従来は JavaScript で実装していた複雑な動きが CSS だけでスマートに書けるようになりました。
scroll-timeline や view-timeline、View Transitions API など関連仕様のサポート状況も合わせてチェックしましょう。
3. View Transitions API
ページやコンポーネントの切り替え時に、なめらかなアニメーション付きトランジション効果を簡単に実装できるAPIです。
従来はJavaScriptとCSSアニメーションの複雑な組み合わせが必要でしたが、このAPIを使えば「ページ遷移のつなぎ目」や「SPAの画面切り替え」がぐっと美しく・簡単になります。
主要ブラウザでのサポートは始まったばかりですが、対応環境ではUX改善に大きな効果があります。
4. Style Queries(スタイルクエリ)
コンポーネントやコンテナのCSSプロパティの値によってスタイルを分岐させられる画期的な機能です。
従来のメディアクエリは画面サイズやデバイス情報での分岐のみでしたが、スタイルクエリは親要素や自身のCSS値を条件にできるため、
柔軟なデザインやテーマ切り替え・モジュール設計が可能になります。
ただし、主要ブラウザでの実装は進行中。
開発体験や再利用性は大きく向上しますが、パフォーマンスや具体的な挙動は各ブラウザで十分にテストしましょう。
5. overflow: clip プロパティ
従来の overflow: hidden と同じくあふれた要素を隠すことがきるのですが、スクロール領域を作らずにボックス外の内容をシンプルに"切り捨てる"(可視領域外はレンダリングしない)ための新しいプロパティ。

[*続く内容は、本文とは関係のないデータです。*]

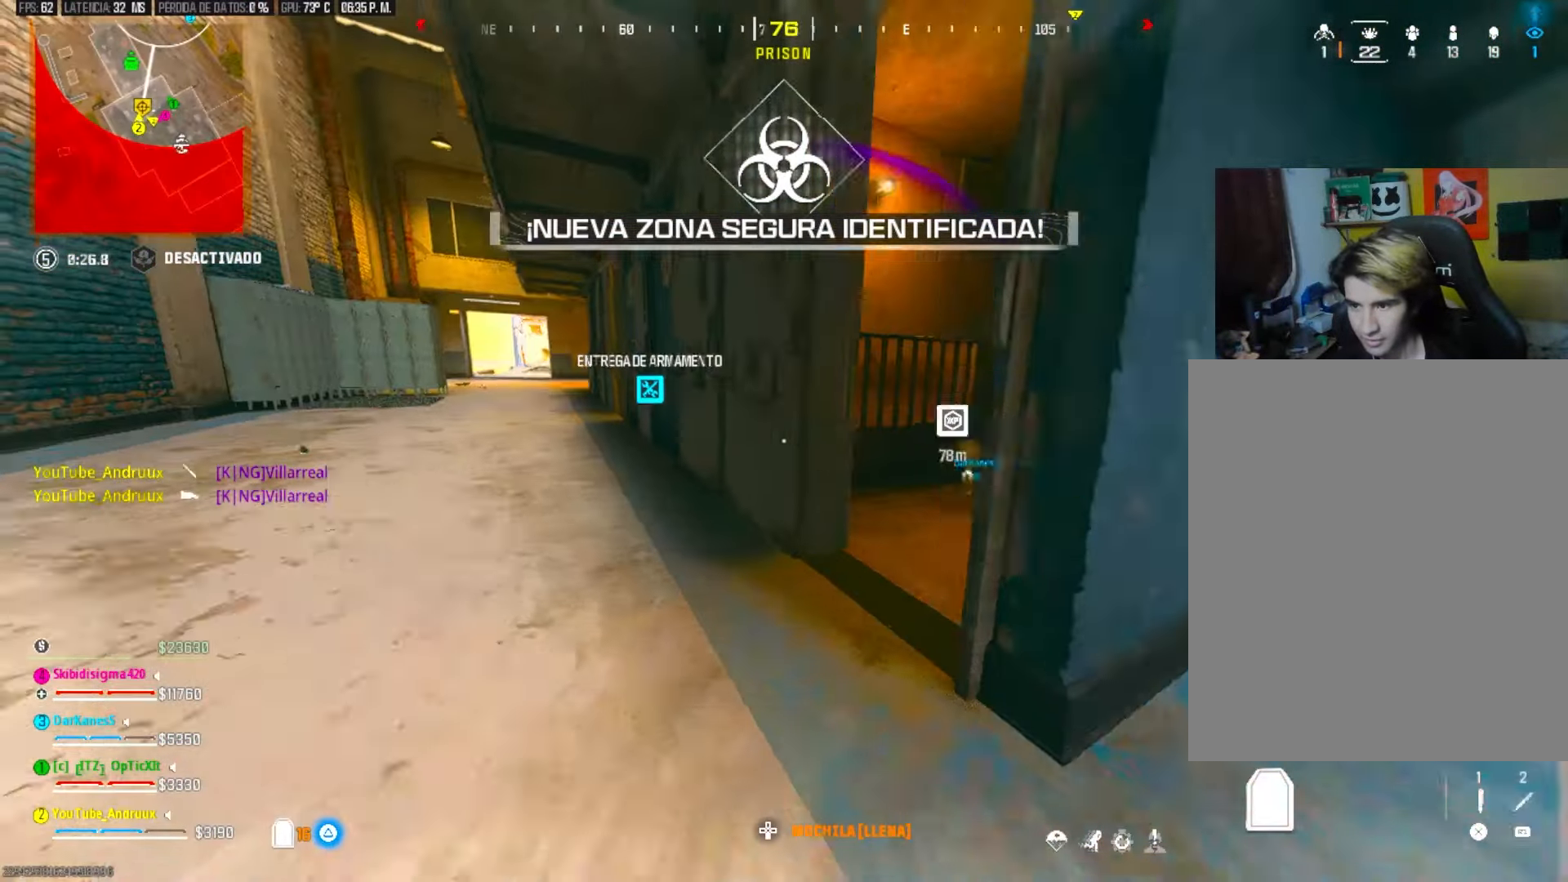
{"dt_ms": 500, "buttons": [], "left_stick": "right", "right_stick": "center", "events": [[200, "R3", "down"], [267, "R3", "up"], [267, "left_stick", "right"], [333, "L1", "down"], [467, "L1", "up"]]}
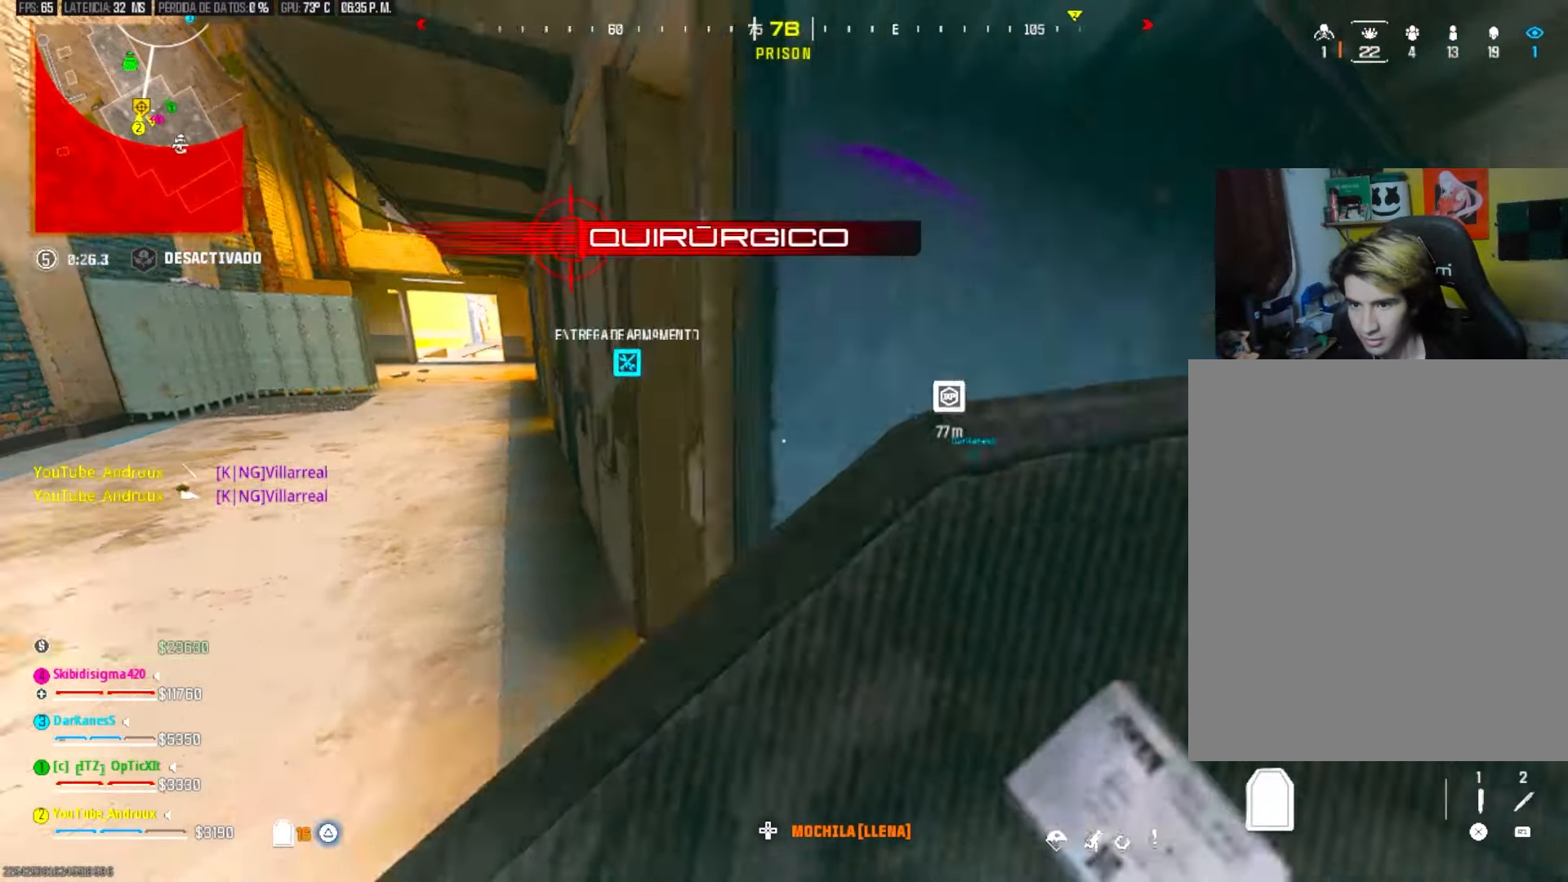
{"dt_ms": 500, "buttons": ["R3"], "left_stick": "up-left", "right_stick": "center", "events": [[33, "right_stick", "right"], [100, "right_stick", "down-right"], [200, "left_stick", "up"], [267, "left_stick", "left"], [333, "left_stick", "up-left"], [333, "right_stick", "center"], [367, "R3", "down"], [433, "R3", "up"], [500, "R3", "down"]]}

特に position: sticky の祖先要素に overflow: clip を指定すると、position: sticky;の不発を防ぐことができるみたいです!< ここ重要!
例えば、親要素が overflow: hidden の場合、sticky要素がスクロールしても意図通りに固定されないことがありましたが、overflow: clip ではその問題が回避できる場合があるそう。
.sticky-container {
overflow: clip;
}
.sticky {
position: sticky;
top: 0;
}
overflow: hidden;の場合にposition: sticky;が機能しなかったのは、要素を隠すだけでスクロール領域が生成されていたからだったんですね。また一つ勉強になりました。
未対応ブラウザには overflow: hidden でフォールバックでき、プログレッシブエンハンスメント設計とも相性が良いのですが、position: sticky;の不発防止としてはちょっと注意が必要そうなので、テストしつつ@supports (overflow: clip)などで段階的に導入しましょう。
さいごに
来年にむけて実務導入したいプロパティ・機能を紹介しました。
ブラウザのサポート状況を把握し、安心して導入できる機能は積極的に取り入れ、未成熟な機能はプログレッシブエンハンスメント重視で段階導入、というスタンスはフロントエンド開発の現場でとても大切な知見だと思います。
何より、新しい便利な機能はすぐに使いたいですもんね。
CSSは毎年進化が著しく、『少し使いづらい…』と感じていた部分も、たった1つのプロパティや機能だけで一気に開発体験が向上する面白い世界だと思います。
ぜひ新しいプロパティや機能も積極的に取り入れ、2026年もいいものを作っていきましょう!